Balenciaga took the colour and made it resolutely his own. Designs such as a 1943 evening gown in black satin offset by ivory panels subtly referenced those worn by Juana or Isabelle, and proved every bit as desirable. Austerely elegant and resolutely Spanish, they once again made the troubled country the height of fashion.

Art of fashion

More ostentatious court fashions also offered inspiration. Two years after his debut he created a series of gowns directly inspired by Velázquez’s 1650s portraits of the Infanta Margarita Teresa of Austria and her ladies in waiting. The skirts proved so wide and heavy that a modern version of a farthingale was required to support them.

Balenciaga made use of Paris’s world-class artisans to transform the lavish embroideries seen in portraits by Alonso Sánchez Coello and Juan Pantoja de la Cruz into stunningly contemporary creations in sequins, beading and brocade. Elegant floral bouquets from the still-life painting that was popular at court would also reappear as elaborate flower appliqués on evening coats or embroidered on gowns in silk thread and sequins.

Although Goya’s unique take on court and aristocratic painting at the end of the following century was often less than flattering to his subjects, the artist’s evident delight in the depiction of lace and muslin clearly had an impact on Balenciaga’s more delicate creations. He “used the most beautiful lace from Calais and Chantilly in order to create these dresses that make you feel dressed up but also dressed down – it was pure seduction,” enthuses Martínez de la Pera.

The religious painting of El Greco and Francisco de Zurbarán would have an equally great impact on Balenciaga’s aesthetic.

He used the cobalt blues, lime yellows and dusty pinks in which El Greco dressed his saints to create stunningly elegant evening wear for a wealthy, earthly elite. The designs caused a stir among Paris’s fashion cognoscenti, who were unused to such divine colours.

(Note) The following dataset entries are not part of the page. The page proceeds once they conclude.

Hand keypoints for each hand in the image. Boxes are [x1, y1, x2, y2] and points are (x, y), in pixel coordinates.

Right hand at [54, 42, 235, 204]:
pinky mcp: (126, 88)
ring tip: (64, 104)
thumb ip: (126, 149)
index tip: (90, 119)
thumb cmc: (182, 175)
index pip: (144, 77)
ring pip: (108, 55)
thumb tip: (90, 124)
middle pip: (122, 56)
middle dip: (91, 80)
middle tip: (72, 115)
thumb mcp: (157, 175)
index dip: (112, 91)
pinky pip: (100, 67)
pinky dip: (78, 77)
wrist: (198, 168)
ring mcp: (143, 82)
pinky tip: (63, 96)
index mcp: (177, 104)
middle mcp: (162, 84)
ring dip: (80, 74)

“Harold Koda, the curator of the Met, said that when Balenciaga arrived in Paris at the end of the ‘30s he brought such a beautiful palette of colours that the Parisian girls had to completely change their uniform,” says Martínez de le Pera.

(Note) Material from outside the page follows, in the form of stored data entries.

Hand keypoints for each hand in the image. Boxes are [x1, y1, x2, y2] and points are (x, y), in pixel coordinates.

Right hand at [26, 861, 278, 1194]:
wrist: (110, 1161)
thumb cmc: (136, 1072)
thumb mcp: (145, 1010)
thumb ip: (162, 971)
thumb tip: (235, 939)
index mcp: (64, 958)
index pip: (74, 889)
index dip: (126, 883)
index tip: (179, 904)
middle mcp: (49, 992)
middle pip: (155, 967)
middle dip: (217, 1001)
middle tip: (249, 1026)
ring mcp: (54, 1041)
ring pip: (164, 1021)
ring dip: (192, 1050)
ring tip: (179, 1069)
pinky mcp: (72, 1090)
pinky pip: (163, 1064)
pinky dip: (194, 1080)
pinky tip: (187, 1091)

In Zurbarán, Balenciaga saw an artist whose attention to detail was as great as his own. The painter sourced the best fabrics and silks from Venice in order to select the perfect combination of colours, patterns and fabric in which to dress his saints. Zurbarán was so renowned for the mastery in which he replicated the different cloths and weights of fabrics that Chanel considered him one of the first fashion designers.

Balenciaga was particularly drawn to the simple cut and drape of the monks’ habits, which inspired his revolutionary architectural styles. “The most iconic wedding dresses of Balenciaga are mixed up with these paintings,” says Martínez de la Pera. These include the gown he designed for the Marchioness of Casa Torres’s own granddaughter, Fabiola, when she married King Baudouin of the Belgians in 1960. The elegant robe in heavy silk, trimmed with white mink, would become one of the most celebrated of his career.

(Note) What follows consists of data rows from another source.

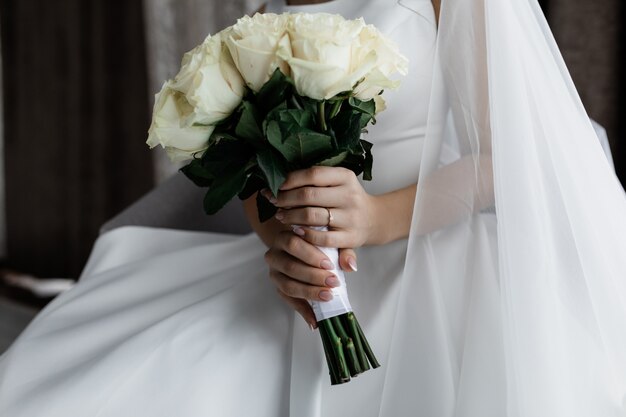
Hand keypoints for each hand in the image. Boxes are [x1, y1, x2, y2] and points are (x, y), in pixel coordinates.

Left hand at [264, 166, 379, 249]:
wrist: (374, 219)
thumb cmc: (346, 199)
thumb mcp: (338, 183)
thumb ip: (315, 180)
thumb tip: (279, 178)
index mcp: (345, 176)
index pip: (313, 174)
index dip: (290, 180)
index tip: (275, 185)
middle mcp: (350, 195)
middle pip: (309, 195)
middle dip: (285, 198)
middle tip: (273, 201)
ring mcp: (351, 217)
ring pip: (312, 216)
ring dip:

The earthy delights of the flamenco and bullfight whose aesthetic appears in the paintings of 20th-Century artists such as Ramón Casas I Carbó and Balenciaga’s close friend Ignacio Zuloaga would for some became clichés of Spanish identity. In Balenciaga’s hands however they become supremely sophisticated evening attire. A velvet bolero jacket is lavishly embellished with passementerie (elaborate trimmings) and jet beads, while the ripples of a flamenco-inspired gown cascade seductively around the skirt.

Although Balenciaga closed his house in 1968, preferring to bow out while still at the height of his powers, he was persuaded to come out of retirement four years later to dress General Franco’s granddaughter for her wedding to Prince Alfonso of Bourbon.

In its elegant simplicity the gown he created once again evoked the linear purity of Zurbarán’s friars. The greatest painter of fabric and cloth in the history of Spanish painting joined with the greatest couturier Spain will ever see. A fitting finale for a master.